Over half, 55% in the blue circle, of this family component comes from brother-brother pairs. And a big chunk of this, 0.287, comes from the family-predictiveness across brother pairs.
It’s a simple, but very clever and cool, way to unpack why between family characteristics matter, and how to identify which groups are more consequential for family similarity.
Miscellaneous thoughts
Both of these papers do a great job inching you toward thinking about your data. “Why would I use sibling comparisons?” “Why would parent treatment vary across siblings?” “Why would family effects be larger in one group versus another?” At a basic scholarly level, that’s incredibly important.
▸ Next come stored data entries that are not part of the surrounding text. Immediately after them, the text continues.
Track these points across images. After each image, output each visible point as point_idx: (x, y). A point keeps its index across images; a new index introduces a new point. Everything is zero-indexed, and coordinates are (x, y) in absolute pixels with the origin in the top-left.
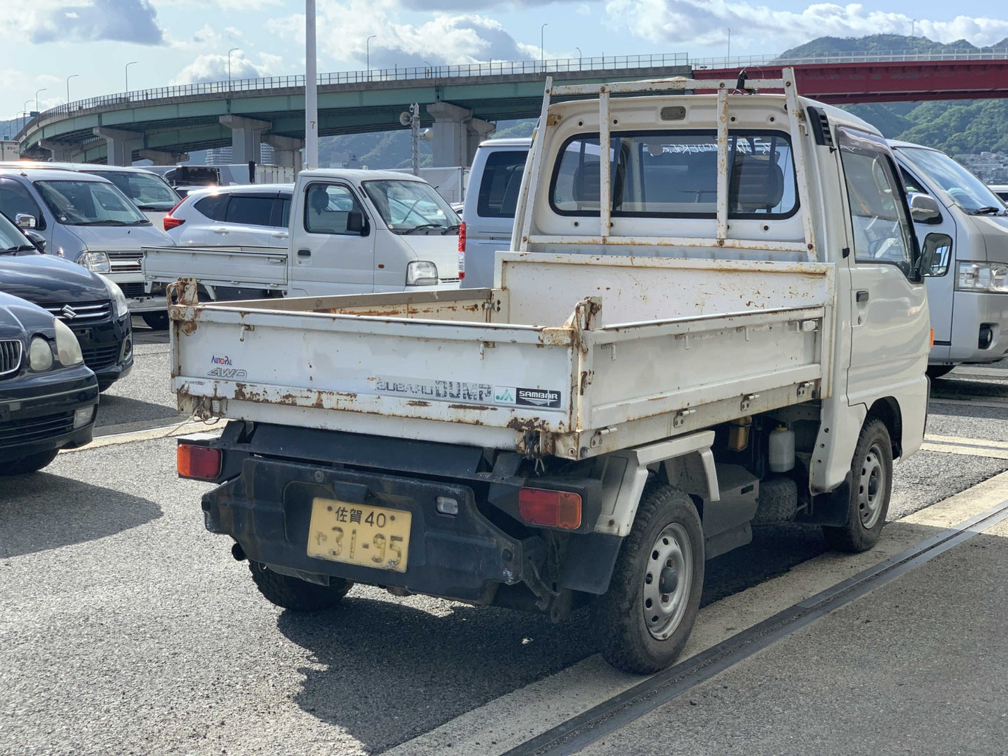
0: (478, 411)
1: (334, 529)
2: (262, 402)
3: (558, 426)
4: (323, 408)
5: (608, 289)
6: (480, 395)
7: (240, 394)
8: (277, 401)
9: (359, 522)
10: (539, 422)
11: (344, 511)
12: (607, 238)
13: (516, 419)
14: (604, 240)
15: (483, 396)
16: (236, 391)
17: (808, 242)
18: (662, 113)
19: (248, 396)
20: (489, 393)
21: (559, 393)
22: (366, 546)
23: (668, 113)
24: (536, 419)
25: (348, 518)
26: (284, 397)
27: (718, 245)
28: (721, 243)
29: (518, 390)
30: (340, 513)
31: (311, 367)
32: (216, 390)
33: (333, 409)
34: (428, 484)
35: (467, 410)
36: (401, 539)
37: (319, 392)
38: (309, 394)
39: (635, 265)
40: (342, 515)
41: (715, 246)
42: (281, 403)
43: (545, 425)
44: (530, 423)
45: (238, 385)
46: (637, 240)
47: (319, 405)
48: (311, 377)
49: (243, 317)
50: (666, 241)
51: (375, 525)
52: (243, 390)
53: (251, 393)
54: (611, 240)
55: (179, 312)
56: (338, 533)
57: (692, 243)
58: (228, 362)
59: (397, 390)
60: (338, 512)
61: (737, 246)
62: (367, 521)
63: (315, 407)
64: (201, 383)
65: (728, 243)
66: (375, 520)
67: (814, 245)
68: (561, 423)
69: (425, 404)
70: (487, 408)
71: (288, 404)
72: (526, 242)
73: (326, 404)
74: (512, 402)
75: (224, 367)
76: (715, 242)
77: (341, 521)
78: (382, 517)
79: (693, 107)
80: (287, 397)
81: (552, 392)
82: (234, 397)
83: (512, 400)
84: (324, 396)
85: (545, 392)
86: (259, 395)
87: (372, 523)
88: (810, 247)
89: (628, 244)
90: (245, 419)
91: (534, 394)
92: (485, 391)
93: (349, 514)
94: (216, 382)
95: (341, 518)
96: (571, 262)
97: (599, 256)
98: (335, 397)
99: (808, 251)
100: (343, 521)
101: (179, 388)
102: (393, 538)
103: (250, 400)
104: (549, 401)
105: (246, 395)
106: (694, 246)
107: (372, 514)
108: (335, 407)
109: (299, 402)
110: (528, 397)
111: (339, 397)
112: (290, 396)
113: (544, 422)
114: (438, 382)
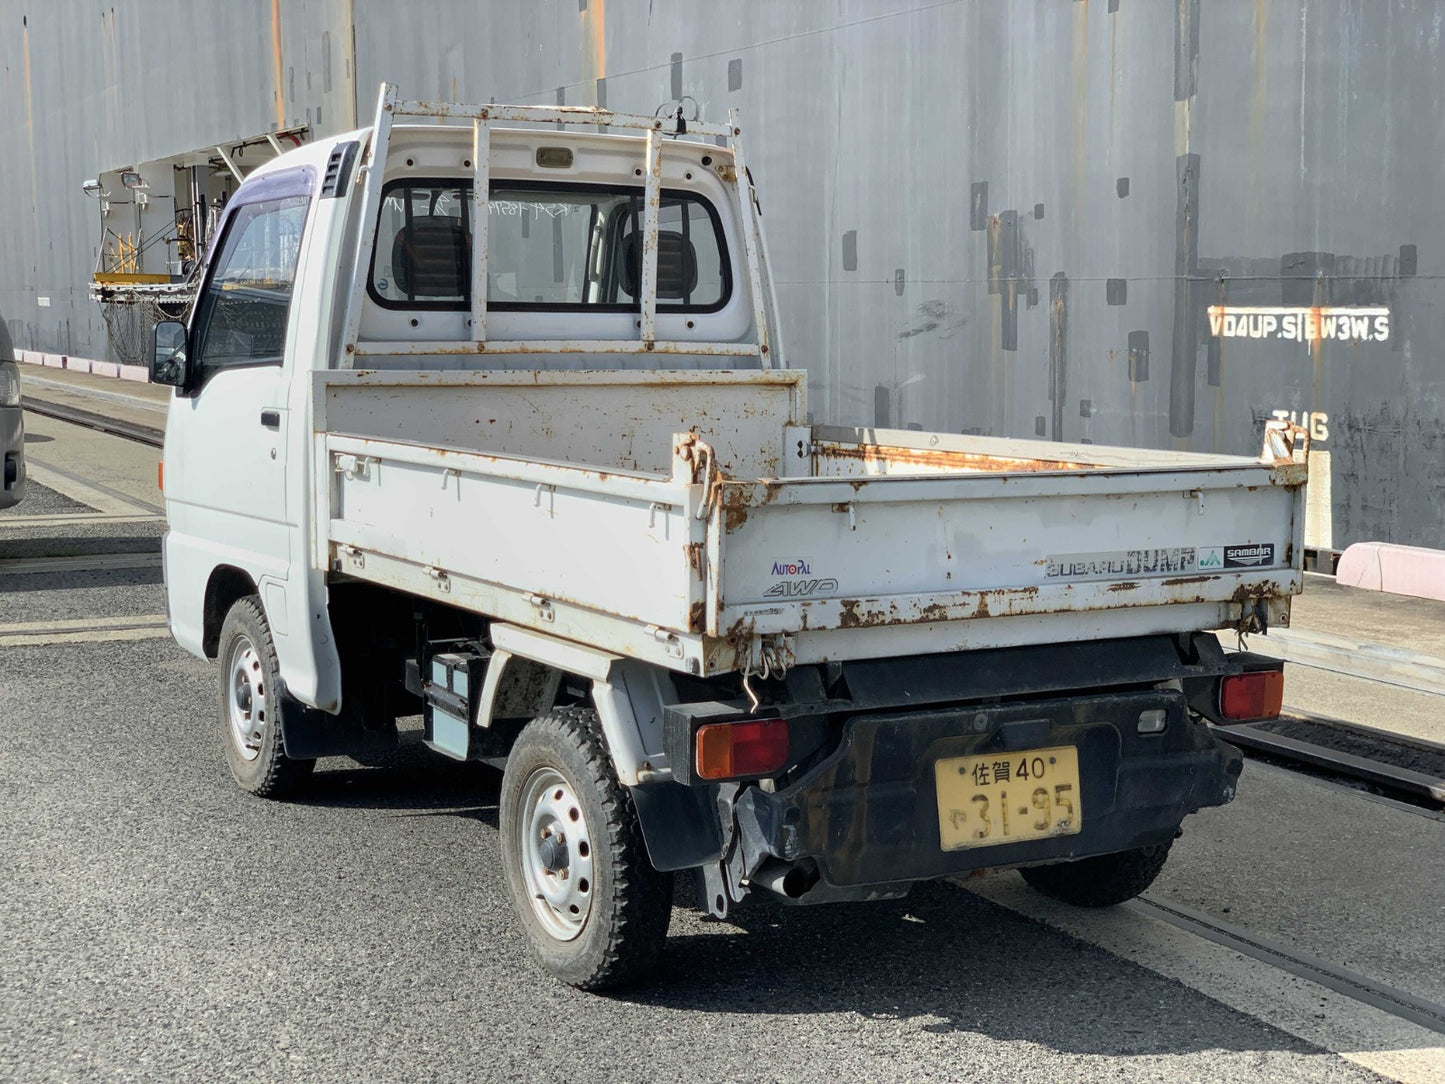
0: (1197, 584)
1: (975, 799)
2: (890, 623)
4: (989, 616)
5: (492, 421)
6: (1182, 563)
7: (849, 619)
8: (915, 619)
9: (1008, 779)
10: (1269, 585)
11: (983, 769)
12: (485, 345)
13: (1242, 586)
14: (481, 348)
15: (1186, 563)
16: (842, 614)
17: (760, 342)
18: (538, 157)
19: (863, 619)
20: (1192, 558)
21: (1272, 546)
22: (1024, 811)
23: (546, 156)
24: (1266, 582)
25: (991, 778)
26: (925, 610)
27: (645, 349)
28: (650, 346)
29: (1226, 549)
30: (979, 772)
31: (949, 557)
32: (804, 618)
33: (1004, 615)
34: (1135, 697)
35: (1184, 584)
36: (1068, 787)
37: (982, 593)
38: (966, 599)
39: (540, 382)
40: (982, 775)
41: (641, 352)
43: (1276, 589)
44: (1259, 589)
45: (845, 604)
46: (531, 346)
47: (983, 614)
48: (949, 574)
49: (857, 489)
50: (573, 345)
51: (1031, 777)
52: (855, 610)
53: (869, 612)
54: (490, 346)
55: (741, 493)
56: (980, 804)
57: (609, 348)
58: (803, 569)
59: (1075, 574)
60: (975, 772)
61: (672, 350)
62: (1018, 775)
63: (976, 617)
64: (776, 611)
65: (659, 346)
66: (1029, 770)
67: (767, 347)
68: (1292, 582)
69: (1131, 586)
70: (1209, 578)
71: (934, 620)
72: (352, 354)
73: (993, 610)
74: (1219, 566)
75: (795, 578)
76: (641, 346)
77: (982, 784)
78: (1038, 763)
79: (582, 150)
80: (931, 609)
81: (1264, 546)
82: (839, 624)
83: (1219, 563)
84: (989, 599)
85: (1257, 547)
86: (883, 613)
87: (1026, 775)
88: (765, 350)
89: (516, 352)
90: (831, 658)
92: (1188, 557)
93: (991, 772)
94: (804, 605)
95: (981, 781)
96: (443, 383)
97: (487, 372)
98: (1006, 598)
99: (762, 354)
100: (985, 783)
101: (732, 627)
102: (1059, 788)
103: (868, 625)
104: (1261, 558)
105: (861, 617)
106: (612, 352)
107: (1024, 763)
108: (1008, 612)
109: (951, 613)
110: (1238, 556)
111: (1012, 596)
112: (935, 607)
113: (1274, 584)
114: (1131, 554)
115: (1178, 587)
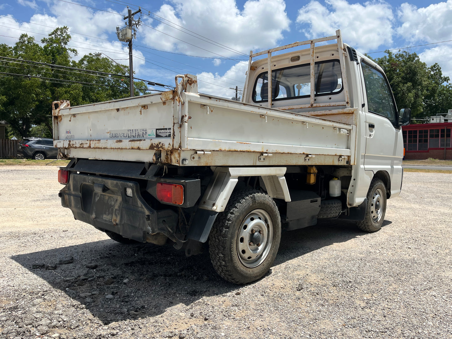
0: (139, 142)
2: (76, 148)
3: (168, 146)
6: (143, 135)
7: (69, 145)
10: (161, 145)
13: (152, 144)
15: (144, 135)
17: (347, 101)
18: (291, 59)
19: (71, 146)
20: (146, 133)
21: (171, 129)
23: (293, 59)
24: (160, 143)
26: (80, 144)
27: (311, 106)
28: (312, 105)
29: (157, 129)
31: (91, 130)
32: (64, 144)
33: (93, 148)
34: (124, 182)
35: (135, 142)
37: (90, 141)
38: (87, 142)
41: (309, 107)
42: (80, 147)
43: (163, 146)
44: (157, 146)
45: (69, 141)
47: (90, 147)
48: (91, 135)
52: (70, 143)
53: (72, 144)
57: (300, 107)
58: (70, 133)
61: (318, 106)
63: (88, 148)
64: (60, 142)
65: (314, 105)
67: (349, 102)
68: (169, 144)
69: (121, 141)
70: (142, 140)
73: (92, 146)
75: (69, 135)
76: (309, 105)
79: (303, 55)
81: (168, 129)
83: (154, 136)
85: (166, 129)
86: (74, 145)
88: (347, 103)
90: (75, 157)
91: (163, 131)
92: (144, 132)
98: (94, 142)
99: (346, 105)
104: (168, 134)
106: (302, 108)
109: (84, 146)
110: (160, 133)
111: (96, 142)
112: (82, 144)
113: (163, 144)
114: (128, 130)
115: (133, 142)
At a more pragmatic level, knowing your data and thinking deeply about your data doesn’t help you address a modern form of reviewer, which I sometimes jokingly call the “But Causal” reviewer. Such a reviewer will sometimes have one thing to say: “This study isn’t causal,” or “The association is descriptive, not causal,” etc. To be honest, I’ve been a “But causal” reviewer before. Sometimes it’s an important critique. But other times you’ve thought deeply about your research question, sketched out a sophisticated description such as EH and KI recommend, and describe the limitations of your approach. Some studies are necessarily descriptive, and the goal is to be thoughtfully descriptive. And you’ll get a But Causal reviewer who says, “This study isn’t causal.” Sadly, one effective method to combat a more hurried and inattentive But Causal reviewer is to take EH’s DFD approach, say, “Identified, Is Causal,” which often satisfies the modal But Causal reviewer. Then your paper adds to the problem identified by EH, and cannot address the cool between family issues pointed to by KI. This is all to say: EH and KI are recommending you think seriously and have humility about your research design. But that also requires you get three reviewers who think seriously and understand the humility required to address important sociological questions. You’ll rarely find that in the wild, which makes the approaches proposed by EH and KI a bit risky to implement by themselves.